Tuesday, 14 May 2002: 9:00 AM
Forecasting Convective Weather Using Multi-scale Detectors and Weather Classification—Enhancements to the MIT Lincoln Laboratory Terminal Convective Weather Forecast
William J. Dupree, MIT Lincoln Lab., Lexington, MA; and M. M. Wolfson, R. J. Johnson Jr., K. E. Theriault, B. E. Forman, R. A. Boldi, and C. A. Wilson
Thunderstorms account for a significant fraction of air traffic delays in the US, resulting in enormous annual economic losses. In response, the FAA has assembled an expert scientific team to produce automated convective weather forecasting tools. For the past 4 years MIT Lincoln Laboratory has developed, tested and evaluated a prototype Terminal Convective Weather Forecast (TCWF) algorithm, which has proven to be extremely valuable to the air traffic community at several test bed sites.

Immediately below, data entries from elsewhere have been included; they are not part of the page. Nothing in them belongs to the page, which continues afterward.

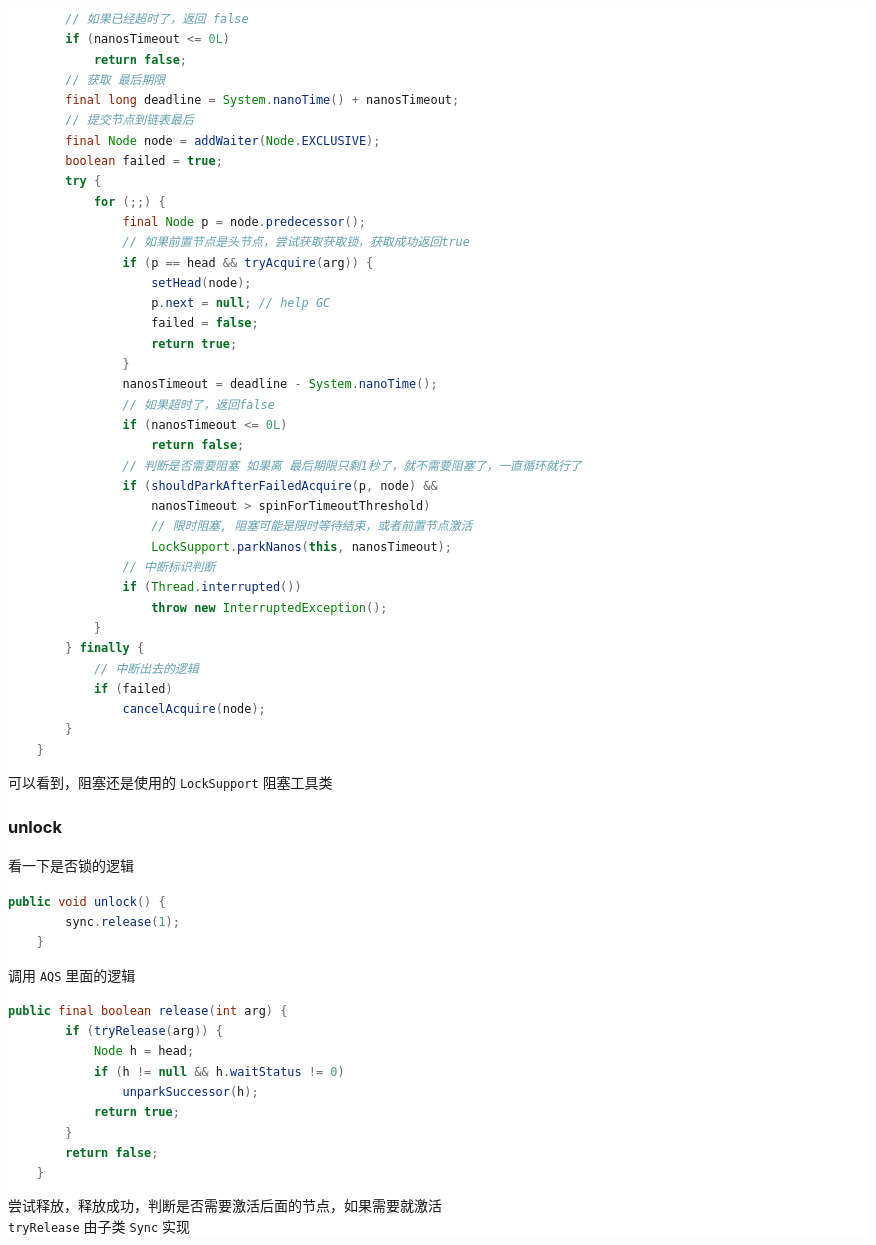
 ```java
        // 如果已经超时了，返回 false
        if (nanosTimeout <= 0L)
            return false;
        // 获取 最后期限
        final long deadline = System.nanoTime() + nanosTimeout;
        // 提交节点到链表最后
        final Node node = addWaiter(Node.EXCLUSIVE);
        boolean failed = true;
        try {
            for (;;) {
                final Node p = node.predecessor();
                // 如果前置节点是头节点，尝试获取获取锁，获取成功返回true
                if (p == head && tryAcquire(arg)) {
                    setHead(node);
                    p.next = null; // help GC
                    failed = false;
                    return true;
                }
                nanosTimeout = deadline - System.nanoTime();
                // 如果超时了，返回false
                if (nanosTimeout <= 0L)
                    return false;
                // 判断是否需要阻塞 如果离 最后期限只剩1秒了，就不需要阻塞了，一直循环就行了
                if (shouldParkAfterFailedAcquire(p, node) &&
                    nanosTimeout > spinForTimeoutThreshold)
                    // 限时阻塞, 阻塞可能是限时等待结束，或者前置节点激活
                    LockSupport.parkNanos(this, nanosTimeout);
                // 中断标识判断
                if (Thread.interrupted())
                    throw new InterruptedException();
            }
        } finally {
            // 中断出去的逻辑
            if (failed)
                cancelAcquire(node);
        }
    }
```    

可以看到，阻塞还是使用的 `LockSupport` 阻塞工具类    

### unlock    
看一下是否锁的逻辑    
```java
public void unlock() {
        sync.release(1);
    }
```    

调用 `AQS` 里面的逻辑    
```java
public final boolean release(int arg) {
        if (tryRelease(arg)) {
            Node h = head;
            if (h != null && h.waitStatus != 0)
                unparkSuccessor(h);
            return true;
        }
        return false;
    }
```    
尝试释放，释放成功，判断是否需要激活后面的节点，如果需要就激活    
`tryRelease` 由子类 `Sync` 实现
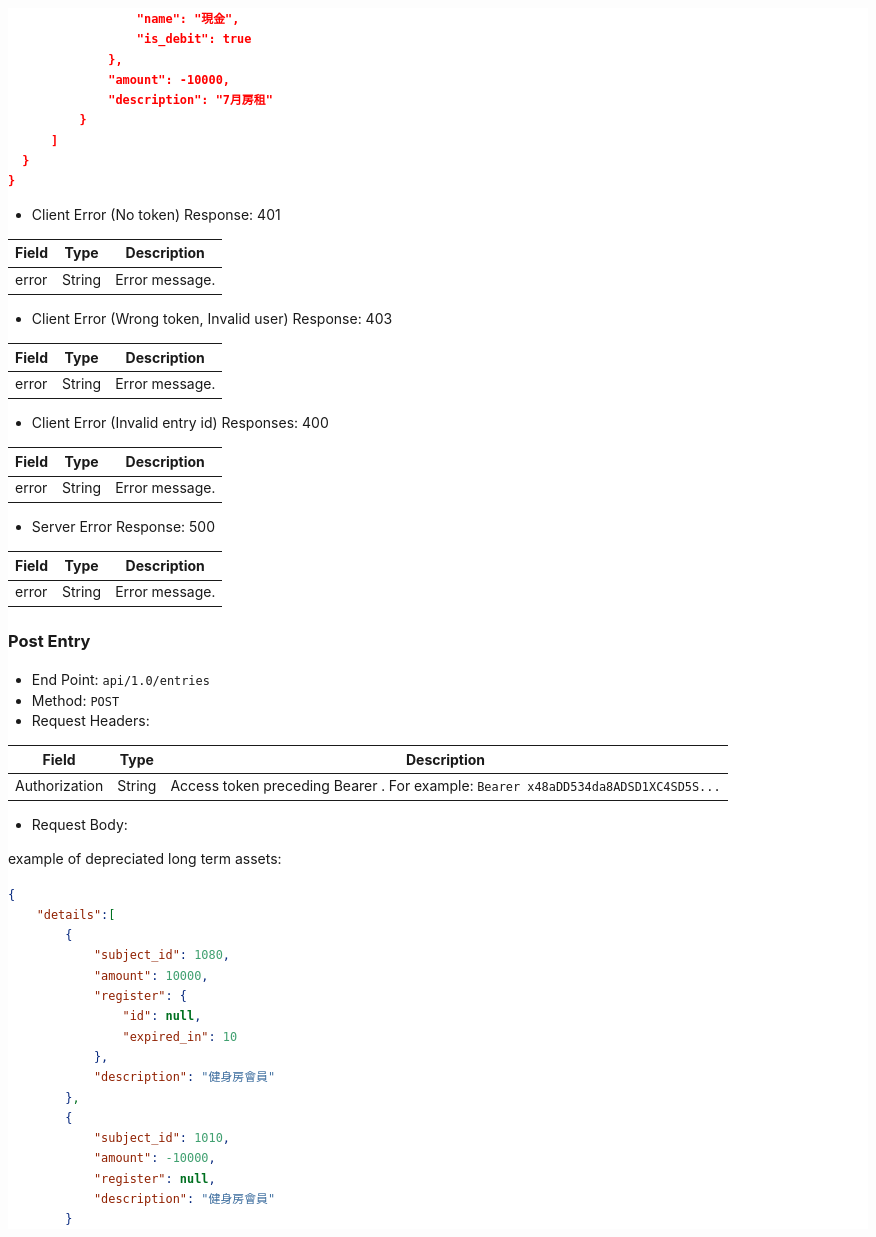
 ```json
                  "name": "現金",
                  "is_debit": true
              },
              "amount": -10000,
              "description": "7月房租"
          }
      ]  
  }
}
```
* Client Error (No token) Response: 401

| Field    | Type     | Description   |
| -------- | -------- | --------      |
| error    | String   | Error message.|
		
* Client Error (Wrong token, Invalid user) Response: 403

| Field    | Type     | Description   |
| -------- | -------- | --------      |
| error    | String   | Error message.|

* Client Error (Invalid entry id) Responses: 400

| Field    | Type     | Description   |
| -------- | -------- | --------      |
| error    | String   | Error message.|

* Server Error Response: 500

| Field    | Type     | Description   |
| -------- | -------- | --------      |
| error    | String   | Error message.|


### Post Entry 
* End Point: `api/1.0/entries`
* Method: `POST`
* Request Headers:

| Field    | Type     | Description |
| -------- | -------- | -------- |
| Authorization     | String     | Access token preceding Bearer . For example: `Bearer x48aDD534da8ADSD1XC4SD5S...`     |
* Request Body:

example of depreciated long term assets:
```json
{
    "details":[
        {
            "subject_id": 1080,
            "amount": 10000,
            "register": {
                "id": null,
                "expired_in": 10
            },
            "description": "健身房會員"
        },
        {
            "subject_id": 1010,
            "amount": -10000,
            "register": null,
            "description": "健身房會員"
        }
```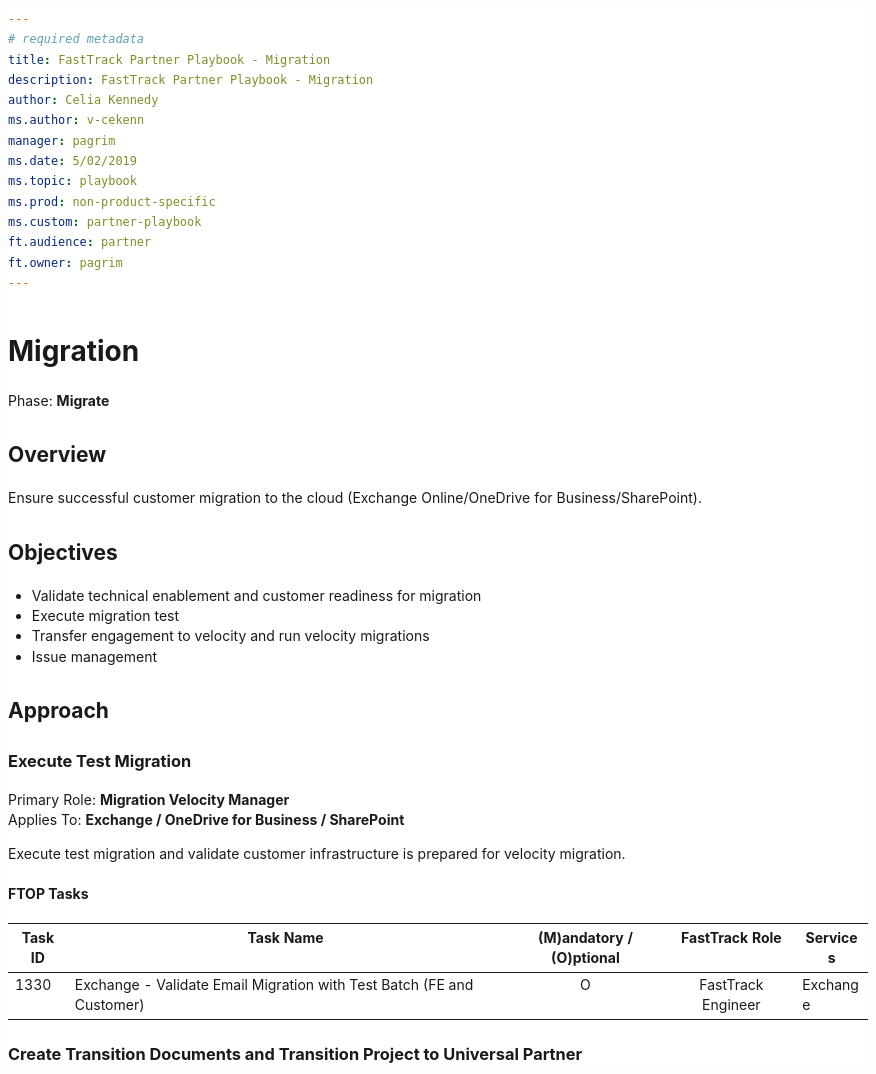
 ```yaml
---  
# required metadata  
title: FastTrack Partner Playbook - Migration
description: FastTrack Partner Playbook - Migration
author: Celia Kennedy
ms.author: v-cekenn
manager: pagrim
ms.date: 5/02/2019  
ms.topic: playbook  
ms.prod: non-product-specific  
ms.custom: partner-playbook  
ft.audience: partner  
ft.owner: pagrim  
---  
```


# Migration

Phase: **Migrate**

## Overview

Ensure successful customer migration to the cloud (Exchange Online/OneDrive for Business/SharePoint).

## Objectives

  - Validate technical enablement and customer readiness for migration
  - Execute migration test
  - Transfer engagement to velocity and run velocity migrations
  - Issue management

## Approach

### Execute Test Migration

Primary Role: **Migration Velocity Manager**  
Applies To: **Exchange / OneDrive for Business / SharePoint**

Execute test migration and validate customer infrastructure is prepared for velocity migration.  

#### FTOP Tasks

| Task ID | Task Name                                                             | (M)andatory / (O)ptional |   FastTrack Role   | Services |
| ------- | --------------------------------------------------------------------- | :----------------------: | :----------------: | -------- |
| 1330    | Exchange - Validate Email Migration with Test Batch (FE and Customer) |            O             | FastTrack Engineer | Exchange |

### Create Transition Documents and Transition Project to Universal Partner
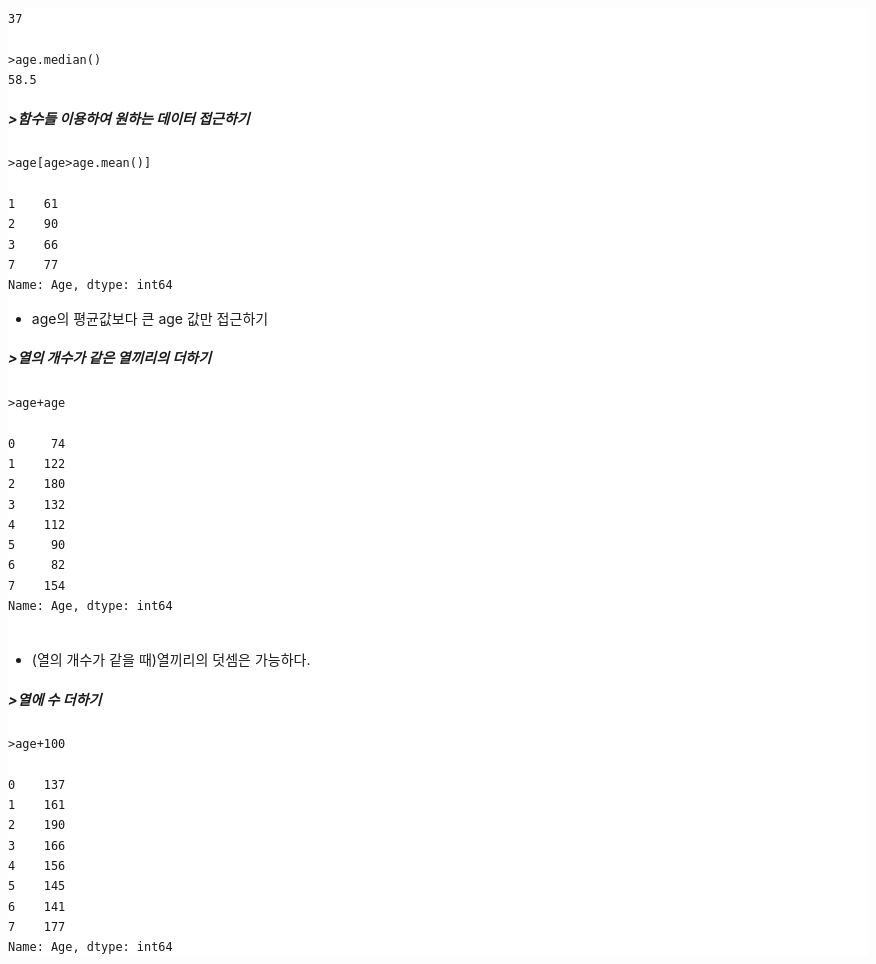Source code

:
 ```
37

>age.median()
58.5
```


##### >함수들 이용하여 원하는 데이터 접근하기

```
>age[age>age.mean()]     

1    61
2    90
3    66
7    77
Name: Age, dtype: int64
```
+ age의 평균값보다 큰 age 값만 접근하기


##### >열의 개수가 같은 열끼리의 더하기

```
>age+age    

0     74
1    122
2    180
3    132
4    112
5     90
6     82
7    154
Name: Age, dtype: int64
 
 ```
 + (열의 개수가 같을 때)열끼리의 덧셈은 가능하다.
 
 
##### >열에 수 더하기
```
>age+100

0    137
1    161
2    190
3    166
4    156
5    145
6    141
7    177
Name: Age, dtype: int64
```
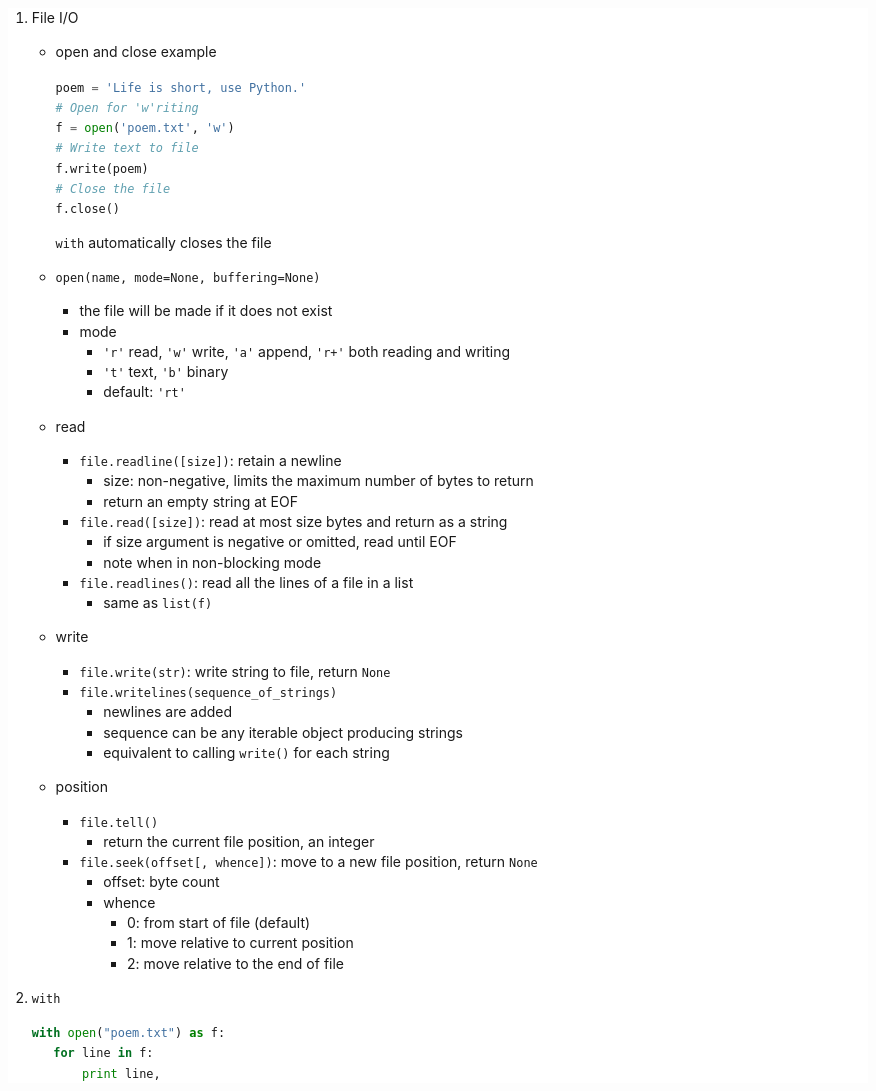 1. File I/O
   - open and close example
     ```python
     poem = 'Life is short, use Python.'
     # Open for 'w'riting
     f = open('poem.txt', 'w')
     # Write text to file
     f.write(poem)
     # Close the file
     f.close()
     ```

     `with` automatically closes the file
   - `open(name, mode=None, buffering=None)`
     - the file will be made if it does not exist
     - mode
       - `'r'` read, `'w'` write, `'a'` append, `'r+'` both reading and writing
       - `'t'` text, `'b'` binary
       - default: `'rt'`
   - read
     - `file.readline([size])`: retain a newline
       - size: non-negative, limits the maximum number of bytes to return
       - return an empty string at EOF
     - `file.read([size])`: read at most size bytes and return as a string
       - if size argument is negative or omitted, read until EOF
       - note when in non-blocking mode
     - `file.readlines()`: read all the lines of a file in a list
       - same as `list(f)`
   - write
     - `file.write(str)`: write string to file, return `None`
     - `file.writelines(sequence_of_strings)`
       - newlines are added
       - sequence can be any iterable object producing strings
       - equivalent to calling `write()` for each string
   - position
     - `file.tell()`
       - return the current file position, an integer
     - `file.seek(offset[, whence])`: move to a new file position, return `None`
       - offset: byte count
       - whence
         - 0: from start of file (default)
         - 1: move relative to current position
         - 2: move relative to the end of file

1. `with`
   ```python
   with open("poem.txt") as f:
      for line in f:
          print line,
   ```


[2to3]: https://docs.python.org/2/library/2to3.html
[Six]: http://pythonhosted.org/six/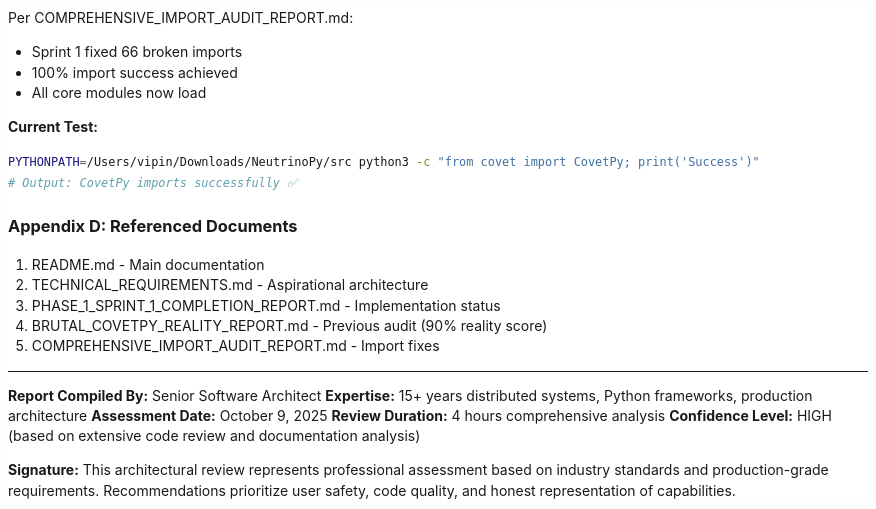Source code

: Per COMPREHENSIVE_IMPORT_AUDIT_REPORT.md:
- Sprint 1 fixed 66 broken imports
- 100% import success achieved
- All core modules now load

**Current Test:**
```bash
PYTHONPATH=/Users/vipin/Downloads/NeutrinoPy/src python3 -c "from covet import CovetPy; print('Success')"
# Output: CovetPy imports successfully ✅
```

### Appendix D: Referenced Documents

1. README.md - Main documentation
2. TECHNICAL_REQUIREMENTS.md - Aspirational architecture
3. PHASE_1_SPRINT_1_COMPLETION_REPORT.md - Implementation status
4. BRUTAL_COVETPY_REALITY_REPORT.md - Previous audit (90% reality score)
5. COMPREHENSIVE_IMPORT_AUDIT_REPORT.md - Import fixes

---

**Report Compiled By:** Senior Software Architect
**Expertise:** 15+ years distributed systems, Python frameworks, production architecture
**Assessment Date:** October 9, 2025
**Review Duration:** 4 hours comprehensive analysis
**Confidence Level:** HIGH (based on extensive code review and documentation analysis)

**Signature:** This architectural review represents professional assessment based on industry standards and production-grade requirements. Recommendations prioritize user safety, code quality, and honest representation of capabilities.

The success of the TCWF envelope tracking algorithm is due partially to the realization that tracking and extrapolating at scales on the order of a 13 x 69 km [size of the elliptical match filter], produces a good estimate of the location of weather on the 0-1 hour time scale. However the envelope style filtering fails to provide adequate forecasts for smaller airmass storms in some critical operational situations.

The success of the envelope tracking is due in part to eliminating individual cell motions within the larger line storms. Air mass storms can migrate and grow in different directions, so use of a directional average for quality control of line storm scale aberrant vectors is not appropriate when used on air mass scale features.

Our approach to this problem is to classify weather into line storms, isolated cells and stratiform regions by processing precipitation images using matched filter image processing techniques developed at Lincoln Laboratory. Each region is then assigned tracking vectors that are processed and trimmed based on the region statistics, producing superior short-term and equally good long-term forecasts. Techniques for producing convective weather forecasts and evaluation of the new algorithm performance will be discussed.

* This work was sponsored by the Federal Aviation Administration under Air Force Contract No. F19628-00-C-0002. The views expressed are those of the authors and do not reflect the official policy or position of the U.S. Government. Opinions, interpretations, conclusions, and recommendations are those of the authors and are not necessarily endorsed by the US Government.